- Directions for this task: Pick out all lines of the entries that include the word "Wartung" and copy them.

╔══

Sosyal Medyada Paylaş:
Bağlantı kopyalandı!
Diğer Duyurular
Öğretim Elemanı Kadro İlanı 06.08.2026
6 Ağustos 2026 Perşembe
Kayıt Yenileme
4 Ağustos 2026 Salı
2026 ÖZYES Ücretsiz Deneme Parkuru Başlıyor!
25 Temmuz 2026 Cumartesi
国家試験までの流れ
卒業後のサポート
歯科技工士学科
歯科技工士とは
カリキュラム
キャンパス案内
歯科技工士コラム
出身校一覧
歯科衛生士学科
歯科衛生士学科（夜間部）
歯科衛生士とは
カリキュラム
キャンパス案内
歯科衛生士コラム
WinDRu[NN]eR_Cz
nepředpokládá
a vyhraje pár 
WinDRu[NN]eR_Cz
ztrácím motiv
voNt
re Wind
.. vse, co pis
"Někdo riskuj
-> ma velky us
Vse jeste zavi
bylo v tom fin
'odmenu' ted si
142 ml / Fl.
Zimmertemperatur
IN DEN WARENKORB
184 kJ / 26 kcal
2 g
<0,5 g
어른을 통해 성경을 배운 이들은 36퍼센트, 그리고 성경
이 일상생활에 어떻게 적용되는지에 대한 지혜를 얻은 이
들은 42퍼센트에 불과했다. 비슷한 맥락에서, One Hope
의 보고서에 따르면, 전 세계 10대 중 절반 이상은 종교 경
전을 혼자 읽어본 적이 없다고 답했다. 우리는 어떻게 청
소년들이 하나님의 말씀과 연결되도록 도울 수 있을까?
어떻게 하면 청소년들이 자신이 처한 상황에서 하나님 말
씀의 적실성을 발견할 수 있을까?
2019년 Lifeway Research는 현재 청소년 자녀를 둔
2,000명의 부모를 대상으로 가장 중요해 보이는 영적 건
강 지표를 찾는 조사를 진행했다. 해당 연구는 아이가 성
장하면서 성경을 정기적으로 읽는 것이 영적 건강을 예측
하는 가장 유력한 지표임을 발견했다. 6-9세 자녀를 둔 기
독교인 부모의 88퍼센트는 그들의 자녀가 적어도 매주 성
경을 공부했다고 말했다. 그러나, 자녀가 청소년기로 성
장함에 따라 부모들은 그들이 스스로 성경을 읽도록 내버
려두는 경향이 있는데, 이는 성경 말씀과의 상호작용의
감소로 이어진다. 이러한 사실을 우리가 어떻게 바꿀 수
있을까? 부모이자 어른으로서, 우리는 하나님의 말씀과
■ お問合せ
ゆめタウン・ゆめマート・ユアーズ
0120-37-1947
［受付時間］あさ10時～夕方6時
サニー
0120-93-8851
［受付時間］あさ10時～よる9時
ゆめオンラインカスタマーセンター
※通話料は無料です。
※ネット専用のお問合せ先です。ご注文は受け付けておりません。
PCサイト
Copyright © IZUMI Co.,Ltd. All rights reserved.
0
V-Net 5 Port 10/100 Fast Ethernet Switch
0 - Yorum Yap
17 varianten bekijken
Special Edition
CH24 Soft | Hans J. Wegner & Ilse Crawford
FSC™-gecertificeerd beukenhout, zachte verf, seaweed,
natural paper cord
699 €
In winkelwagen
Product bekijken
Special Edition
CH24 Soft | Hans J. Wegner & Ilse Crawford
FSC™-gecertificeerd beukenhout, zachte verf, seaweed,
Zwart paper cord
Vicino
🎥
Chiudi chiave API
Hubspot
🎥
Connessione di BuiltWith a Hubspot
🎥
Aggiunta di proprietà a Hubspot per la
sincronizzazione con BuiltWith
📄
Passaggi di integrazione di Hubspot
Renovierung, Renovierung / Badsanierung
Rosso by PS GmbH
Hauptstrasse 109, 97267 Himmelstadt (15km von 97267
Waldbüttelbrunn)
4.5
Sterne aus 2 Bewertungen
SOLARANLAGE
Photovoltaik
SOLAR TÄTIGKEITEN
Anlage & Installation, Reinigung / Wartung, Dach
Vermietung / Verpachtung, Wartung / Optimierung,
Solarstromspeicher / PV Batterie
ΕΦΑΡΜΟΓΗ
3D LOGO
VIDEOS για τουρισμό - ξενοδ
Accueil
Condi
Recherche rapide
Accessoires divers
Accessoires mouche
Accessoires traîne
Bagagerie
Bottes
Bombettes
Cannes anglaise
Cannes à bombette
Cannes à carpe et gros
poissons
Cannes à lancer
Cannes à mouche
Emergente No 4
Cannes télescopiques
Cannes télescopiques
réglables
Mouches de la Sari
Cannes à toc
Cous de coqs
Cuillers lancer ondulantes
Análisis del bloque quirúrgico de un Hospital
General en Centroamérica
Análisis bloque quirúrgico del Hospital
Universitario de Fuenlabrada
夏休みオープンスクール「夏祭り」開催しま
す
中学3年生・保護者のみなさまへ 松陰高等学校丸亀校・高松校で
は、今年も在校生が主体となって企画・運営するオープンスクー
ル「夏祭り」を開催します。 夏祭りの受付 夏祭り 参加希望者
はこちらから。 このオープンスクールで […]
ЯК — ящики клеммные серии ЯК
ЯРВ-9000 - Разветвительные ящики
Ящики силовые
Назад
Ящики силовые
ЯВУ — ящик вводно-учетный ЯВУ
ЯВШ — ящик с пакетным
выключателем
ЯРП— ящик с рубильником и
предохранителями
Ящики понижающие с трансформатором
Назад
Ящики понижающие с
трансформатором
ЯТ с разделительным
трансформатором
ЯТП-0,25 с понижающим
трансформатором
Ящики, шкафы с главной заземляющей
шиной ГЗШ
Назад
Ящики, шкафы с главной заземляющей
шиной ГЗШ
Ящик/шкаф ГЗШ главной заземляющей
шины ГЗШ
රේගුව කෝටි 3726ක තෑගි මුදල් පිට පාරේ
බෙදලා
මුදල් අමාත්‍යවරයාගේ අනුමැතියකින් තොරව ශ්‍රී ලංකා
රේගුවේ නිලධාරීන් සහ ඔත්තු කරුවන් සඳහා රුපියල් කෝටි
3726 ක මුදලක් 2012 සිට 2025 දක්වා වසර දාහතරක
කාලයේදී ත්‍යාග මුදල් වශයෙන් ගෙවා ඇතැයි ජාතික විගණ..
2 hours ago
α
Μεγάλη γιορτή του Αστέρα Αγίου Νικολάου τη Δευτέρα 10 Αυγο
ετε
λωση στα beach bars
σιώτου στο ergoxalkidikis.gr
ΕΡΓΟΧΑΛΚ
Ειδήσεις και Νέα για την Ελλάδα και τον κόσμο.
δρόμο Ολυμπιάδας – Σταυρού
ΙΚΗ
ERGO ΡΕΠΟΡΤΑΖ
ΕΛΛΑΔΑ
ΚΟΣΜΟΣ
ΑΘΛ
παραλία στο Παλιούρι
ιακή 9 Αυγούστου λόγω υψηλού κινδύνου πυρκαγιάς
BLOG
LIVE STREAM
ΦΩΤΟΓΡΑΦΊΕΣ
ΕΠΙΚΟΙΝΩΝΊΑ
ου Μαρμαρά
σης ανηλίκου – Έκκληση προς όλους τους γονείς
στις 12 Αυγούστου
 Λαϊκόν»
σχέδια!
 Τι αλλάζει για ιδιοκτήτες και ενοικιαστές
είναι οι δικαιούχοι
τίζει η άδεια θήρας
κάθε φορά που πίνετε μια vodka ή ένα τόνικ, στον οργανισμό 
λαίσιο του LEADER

╚══

- Result of this task:
Anlage & Installation, Reinigung / Wartung, Dach
Vermietung / Verpachtung, Wartung / Optimierung,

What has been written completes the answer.